For nearly two decades, Pensacola’s Westside plans have envisioned turning the former American Creosote Works property in Sanders Beach into a public park. For now, that vision remains on hold — not because of design disputes or local opposition, but because the land is still contaminated and the federal government has not yet secured all the money needed to clean it up.
At a meeting this week, members of the Westside Community Redevelopment Agency said the Environmental Protection Agency is moving closer to starting the first phase of cleanup at the long-polluted site. But staff also told the board the project remains short $8.6 million and that a deeper, second phase of treatment has no funding at all, keeping the city from moving ahead with park construction and complicating decisions about buying the land.
The CRA is a special taxing district that uses dedicated funds to invest in targeted areas. The same elected officials who serve on City Council also serve as the CRA board, but in a separate legal role focused on redevelopment.
The American Creosote Works site once operated as a wood-treatment plant. The process used creosote, an oily wood preservative that can contain cancer-causing chemicals known as polycyclic aromatic hydrocarbons. Over time, those chemicals seeped into soil and groundwater. Testing has also found contamination in some nearby residential yards. Because of those risks, the federal government placed the property on the Superfund list in the early 1980s.
Superfund is the EPA’s program for the nation’s most hazardous waste sites. Under that program, the EPA sets the cleanup plan and controls the funding and timeline. Local governments can plan for reuse, but they cannot build on the land until the agency signs off on the remediation.
The property sits inside the Westside CRA, and since 2007, the agency’s plans have identified it as a future public park or green space once it is safe for people to use.
Peter Thorpe, the EPA’s remedial project manager, told the board the cleanup is divided into two parts. Phase 1 is designed to reduce immediate exposure and stabilize the site. Phase 2 relies on thermal extraction, a more complex treatment that remains unfunded.
Phase 1 is moving toward construction, he said. The U.S. Army Corps of Engineers will manage the work. Contractors are expected to bid the project in March, with a contract award in May. If that schedule holds, crews would begin digging up contaminated yards in early summer.
“We project that to take about six months or so,” Thorpe said.
After the yard work, crews would install an underground barrier wall and cap contaminated soil on the property, he said. Areas without a cap could support trees and other flexible uses. Areas with a cap would face limits on planting and construction to avoid damaging the protective layer.
Even with that progress, the project is not fully funded. Staff told the board that Phase 1 is “predominantly funded,” but still short by $8.6 million. Phase 2 has no funding at all.
“We are very confident we'll get the $8 million to fund part one,” Thorpe said. “Part two is a little more iffy.”
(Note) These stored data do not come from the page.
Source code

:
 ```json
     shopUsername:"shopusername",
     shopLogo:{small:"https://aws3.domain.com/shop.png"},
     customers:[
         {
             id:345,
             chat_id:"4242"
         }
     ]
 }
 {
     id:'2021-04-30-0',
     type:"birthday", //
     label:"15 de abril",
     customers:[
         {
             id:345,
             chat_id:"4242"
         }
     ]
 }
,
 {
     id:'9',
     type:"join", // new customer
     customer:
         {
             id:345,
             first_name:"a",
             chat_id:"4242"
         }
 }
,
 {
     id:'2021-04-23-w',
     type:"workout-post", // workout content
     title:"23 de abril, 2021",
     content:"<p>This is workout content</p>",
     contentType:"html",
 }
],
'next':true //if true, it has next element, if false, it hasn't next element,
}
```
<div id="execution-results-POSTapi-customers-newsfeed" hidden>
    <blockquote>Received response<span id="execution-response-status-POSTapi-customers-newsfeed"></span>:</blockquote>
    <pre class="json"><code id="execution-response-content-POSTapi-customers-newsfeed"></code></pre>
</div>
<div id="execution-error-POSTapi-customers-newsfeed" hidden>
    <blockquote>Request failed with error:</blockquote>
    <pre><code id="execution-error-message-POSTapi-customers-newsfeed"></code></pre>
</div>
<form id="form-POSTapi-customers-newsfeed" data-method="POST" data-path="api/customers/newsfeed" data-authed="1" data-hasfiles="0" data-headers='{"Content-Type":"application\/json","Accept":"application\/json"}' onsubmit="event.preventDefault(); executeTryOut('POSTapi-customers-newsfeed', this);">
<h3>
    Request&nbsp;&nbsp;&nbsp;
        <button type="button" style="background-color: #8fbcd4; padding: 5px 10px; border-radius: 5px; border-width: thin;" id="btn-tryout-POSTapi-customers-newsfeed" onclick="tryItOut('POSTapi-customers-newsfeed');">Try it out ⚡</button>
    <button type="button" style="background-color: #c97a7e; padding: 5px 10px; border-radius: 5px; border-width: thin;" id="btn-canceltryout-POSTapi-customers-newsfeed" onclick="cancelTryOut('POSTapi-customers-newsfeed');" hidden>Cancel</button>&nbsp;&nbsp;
Thorpe said the site could still open as a park after Phase 1, even if Phase 2 is delayed. He cautioned that if thermal work happens later, crews would likely have to fence off part of the property for about a year.
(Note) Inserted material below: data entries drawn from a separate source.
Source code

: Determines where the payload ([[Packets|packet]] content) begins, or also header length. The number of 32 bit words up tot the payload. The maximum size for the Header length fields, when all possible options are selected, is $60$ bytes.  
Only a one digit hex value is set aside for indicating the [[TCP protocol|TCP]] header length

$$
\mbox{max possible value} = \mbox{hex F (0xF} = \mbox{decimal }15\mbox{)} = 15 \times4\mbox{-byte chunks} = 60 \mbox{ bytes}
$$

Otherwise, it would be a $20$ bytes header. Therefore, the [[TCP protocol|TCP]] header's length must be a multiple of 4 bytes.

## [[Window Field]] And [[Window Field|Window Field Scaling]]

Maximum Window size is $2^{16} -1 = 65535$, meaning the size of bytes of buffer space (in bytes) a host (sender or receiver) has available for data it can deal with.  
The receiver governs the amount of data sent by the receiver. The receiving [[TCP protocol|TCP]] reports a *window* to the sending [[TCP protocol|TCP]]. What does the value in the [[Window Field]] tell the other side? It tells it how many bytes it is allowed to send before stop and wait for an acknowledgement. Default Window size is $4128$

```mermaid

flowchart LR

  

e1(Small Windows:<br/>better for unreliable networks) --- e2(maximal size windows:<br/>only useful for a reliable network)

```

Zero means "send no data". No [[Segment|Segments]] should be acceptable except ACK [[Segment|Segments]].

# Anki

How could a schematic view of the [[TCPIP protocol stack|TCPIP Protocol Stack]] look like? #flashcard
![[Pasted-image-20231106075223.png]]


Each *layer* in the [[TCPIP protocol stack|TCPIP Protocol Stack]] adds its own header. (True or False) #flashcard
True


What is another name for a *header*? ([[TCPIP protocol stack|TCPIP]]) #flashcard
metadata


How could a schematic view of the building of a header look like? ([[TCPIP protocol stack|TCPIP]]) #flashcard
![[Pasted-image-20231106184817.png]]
Those funding uncertainties are also shaping how the city is approaching the property itself.
In 2022, the CRA set aside $100,000 to explore a possible purchase. Victoria D’Angelo, the CRA’s administrative officer, said about 60% has been spent on appraisals, title work, and other due diligence.
Councilwoman Jennifer Brahier said she believed the money was meant to move the city toward acquisition.
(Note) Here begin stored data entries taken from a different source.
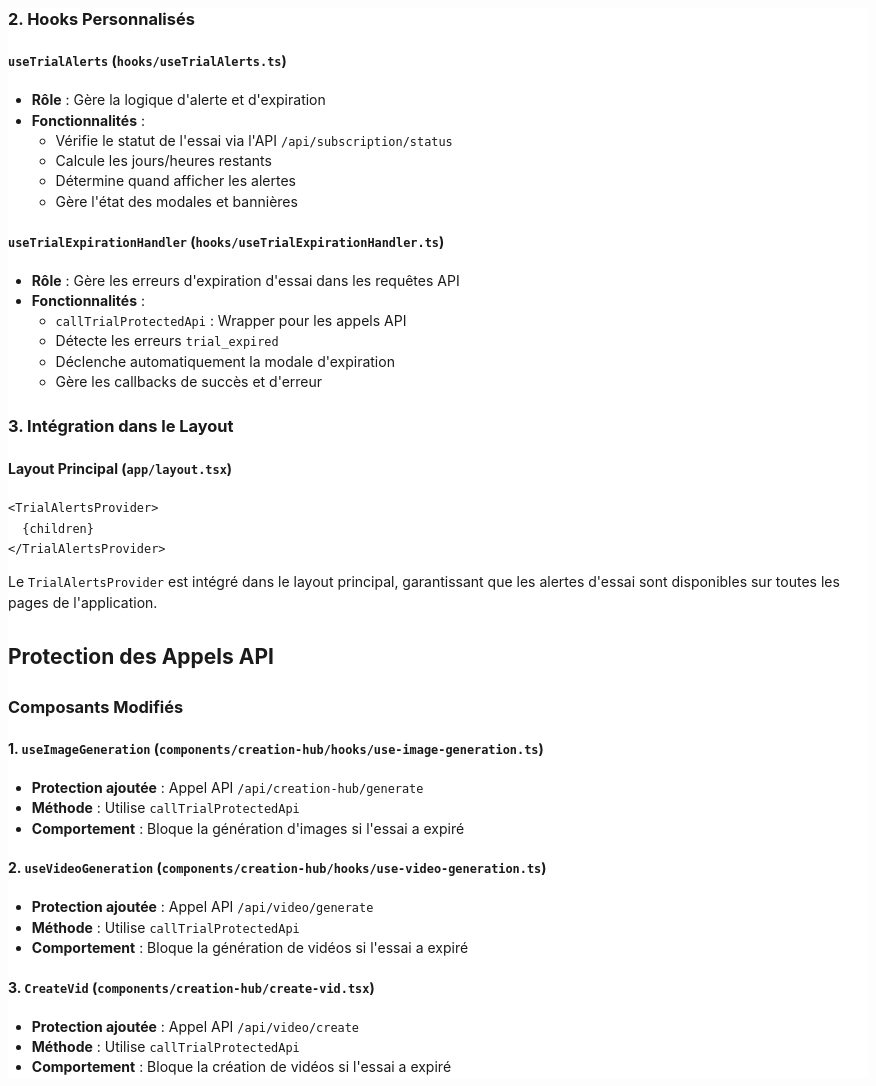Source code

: ### 2. Hooks Personnalisés

#### `useTrialAlerts` (`hooks/useTrialAlerts.ts`)
- **Rôle** : Gère la logique d'alerte et d'expiration
- **Fonctionnalités** :
  - Vérifie le statut de l'essai via l'API `/api/subscription/status`
  - Calcule les jours/heures restants
  - Détermine quand afficher les alertes
  - Gère l'état des modales et bannières

#### `useTrialExpirationHandler` (`hooks/useTrialExpirationHandler.ts`)
- **Rôle** : Gère les erreurs d'expiration d'essai dans les requêtes API
- **Fonctionnalités** :
  - `callTrialProtectedApi` : Wrapper pour les appels API
  - Détecte les erreurs `trial_expired`
  - Déclenche automatiquement la modale d'expiration
  - Gère les callbacks de succès et d'erreur

### 3. Intégration dans le Layout

#### Layout Principal (`app/layout.tsx`)
```tsx
<TrialAlertsProvider>
  {children}
</TrialAlertsProvider>
```

Le `TrialAlertsProvider` est intégré dans le layout principal, garantissant que les alertes d'essai sont disponibles sur toutes les pages de l'application.

## Protection des Appels API

### Composants Modifiés

#### 1. `useImageGeneration` (`components/creation-hub/hooks/use-image-generation.ts`)
- **Protection ajoutée** : Appel API `/api/creation-hub/generate`
- **Méthode** : Utilise `callTrialProtectedApi`
- **Comportement** : Bloque la génération d'images si l'essai a expiré

#### 2. `useVideoGeneration` (`components/creation-hub/hooks/use-video-generation.ts`)
- **Protection ajoutée** : Appel API `/api/video/generate`
- **Méthode** : Utilise `callTrialProtectedApi`
- **Comportement** : Bloque la génération de vidéos si l'essai a expiré

#### 3. `CreateVid` (`components/creation-hub/create-vid.tsx`)
- **Protection ajoutée** : Appel API `/api/video/create`
- **Méthode** : Utilise `callTrialProtectedApi`
- **Comportement** : Bloque la création de vidéos si l'essai a expiré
“I think that when we approved the $100,000, we were approving it for actual acquisition,” she said. “To hear that 60% of it is gone with nothing in the works for acquisition is just concerning.”
City officials said the city could buy the property before the cleanup is finished and that doing so would not change the EPA’s responsibility for the work. For now, however, they are choosing to wait while the federal funding picture and timeline remain unsettled.
“So EPA 100% controls the remediation,” D’Angelo said, adding that the timeline and financing decisions also rest with the federal agency. Because public amenities cannot be built until cleanup is complete, she said, the city is “kind of in a holding pattern.”
Mayor D.C. Reeves said City Hall is pressing for action even though it does not control the federal process.
“A lot of this we don't control ... at the local level,” he said, “but we aren't sitting on our hands.”
Reeves also criticized how long the property has remained on the Superfund list.
“This has been an EPA Superfund site for many, many years,” he said. “And yet it does not appear that there’s any real obligation on the EPA’s part to actually clean up these sites.”
Reeves said he and staff have met with EPA officials in Washington and have been in touch with the area’s legislative delegation about the funding gap.
“We've had two meetings with EPA in Washington DC in the last 90 days,” he said. “... Nothing's going to happen if we don't get this $8.6 million Delta taken care of.”